Monday, April 10, 2000
The Halifax Herald Limited

There may be short-term pain to balance the books but now is the time to do it

By Brian Lee Crowley CASE FOR CUTS

A GOVERNMENT that is broke can help no one. It can build no schools, operate no hospitals, pay no judges and policemen, keep open no universities.

For those who believe that government has a vital role in society, the disastrous overspending of the last two decades has been the height of irresponsibility. Debt costs are steadily chiseling away at our ability to sustain needed public programs, and to reduce our burdensome tax load.

Take only the fiscal year just ended. The province added approximately $770 million to its debt. That means that this year we’ll have to find around $60 million to pay the interest on that new debt. That $60 million must come in the form of higher revenues, new taxes or reduced services.

Our voracious $11.5-billion total debt guzzles $800 million annually (or $92,250 an hour) in interest payments. That’s $800 million that buys us nothing, that goes straight out the door to enrich investors in places like New York and Toronto, all because of our decades-long debt binge.

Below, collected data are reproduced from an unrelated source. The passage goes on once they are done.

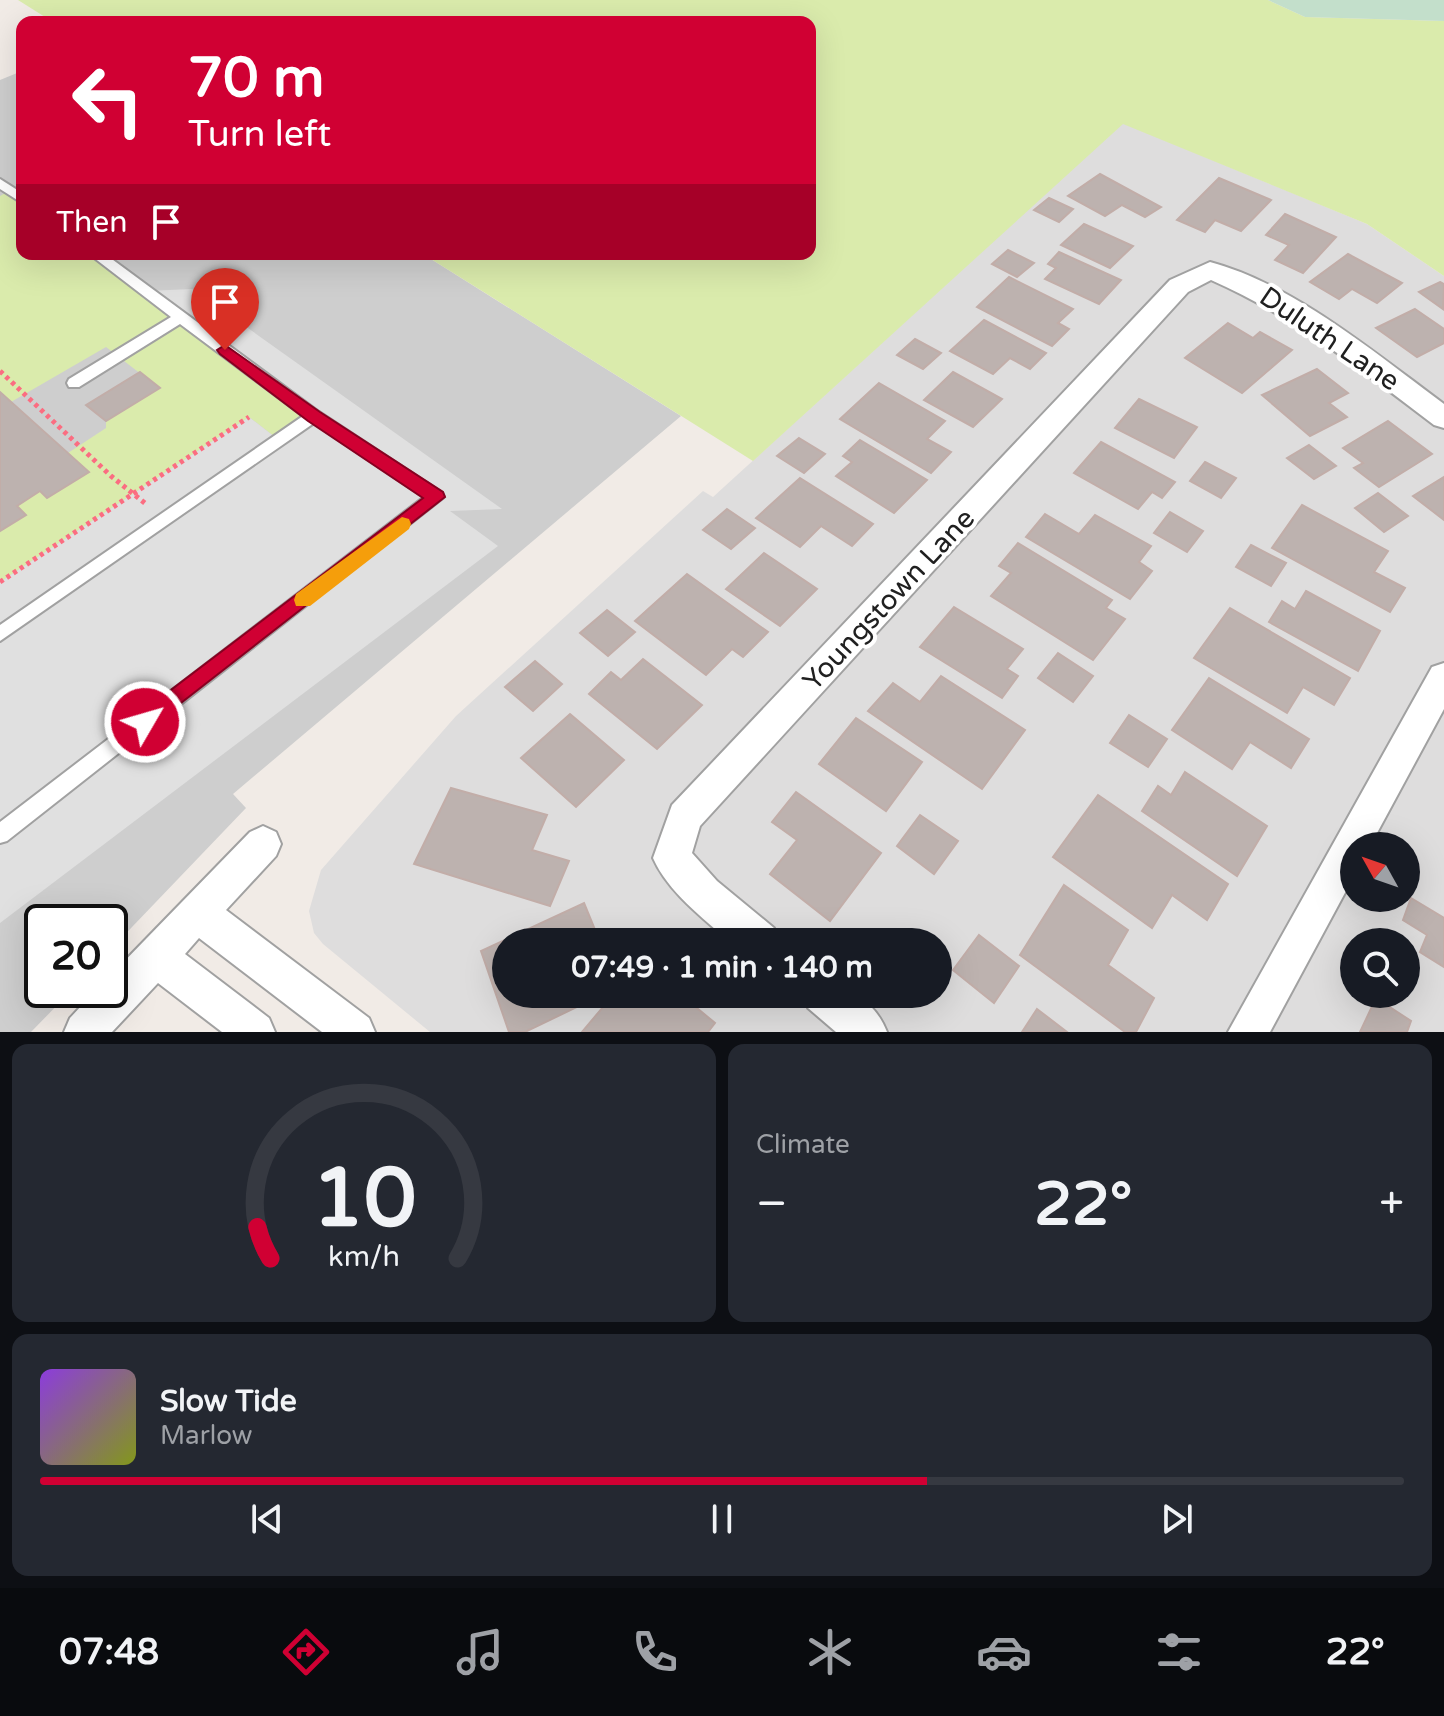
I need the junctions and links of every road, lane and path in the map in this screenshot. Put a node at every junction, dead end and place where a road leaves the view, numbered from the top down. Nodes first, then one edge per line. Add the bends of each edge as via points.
1 (104, 260) edge
2 (1210, 270) joint
3 (181, 317) junction
4 (0, 371) edge
5 (74, 383) dead end
6 (314, 416) junction
7 (249, 417) dead end
8 (1444, 418) edge
9 (133, 494) junction
10 (165, 520) junction
11 (0, 582) edge
12 (0, 634) edge
13 (1444, 677) edge
14 (0, 834) edge
15 (263, 844) dead end
16 (196, 912) junction
17 (744, 928) edge
18 (155, 956) junction
19 (839, 1008) edge
20 (84, 1032) edge
21 (255, 1032) edge
22 (355, 1032) edge
23 (867, 1032) edge
24 (1248, 1032) edge

1 - 3 lane
2 - 8 street, Duluth Lane via 1253,286 1317,323
2 - 17 street, Youngstown Lane via 1179,286 685,817 672,858
3 - 5 lane
3 - 6 lane
4 - 9 path
6 - 10 lane
6 - 14 lane via 436,497
7 - 9 path
9 - 10 path
9 - 11 path
10 - 12 lane
13 - 24 street
15 - 16 street
16 - 18 street
16 - 22 street
18 - 20 street
18 - 21 street
19 - 23 street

The opponents of cutting spending pretend that it is an attack on social equity, but the reverse is the case. New Brunswick, which got its fiscal house in order several years ago, is now regularly able to cut taxes and increase spending on health and education, while still showing a small surplus and manageable debt levels. If we had the same relative level of interest payments as our neighbours, we’d have nearly $300 million more to spend on public services or tax cuts every year. You can buy a lot with $300 million.

Nor is it true that spending only goes now on socially necessary items. We subsidize golf courses and inns for wealthy tourists, steel that cannot be sold at a profit, and forays into the oil and gas business that have saddled us with an extra $600-million debt. We give away around $40 million a year in subsidies to businesses, and it costs the government over $50 million each year to run its liquor monopoly.

And our health-care costs are rising dangerously. We already spend much more of our budget on health than any of the other Atlantic provinces, but our health care’s no better than theirs. Health spending has risen by nearly nine per cent annually in recent years, while population growth is negligible and provincial tax revenues are rising only 1.7 per cent a year.

Raising taxes isn’t the solution because our problem isn’t too little revenue; it’s too much spending relative to our means. And too much of that spending is of dubious value. Nova Scotia’s current revenues, if other governments are any guide, is quite enough to provide needed services. If we want to enrich those services, or provide new ones, then we must help the economy to grow. That means, among other things, balancing the books while getting taxes down.

Yes, there may be some short term pain to achieve that balance, but there will never be a better time to do it, with the economy working reasonably well, and good employment growth in many parts of the province.

We’ve dallied, while other provinces have taken the hit and are the stronger for it today. The sooner we follow their lead, the sooner we will reap the benefits of more growth, more jobs, lower taxes, and sustainable public spending.

Brian Lee Crowley is president of the Atlantic Institute for Market Studies, a public policy think-tank in Halifax.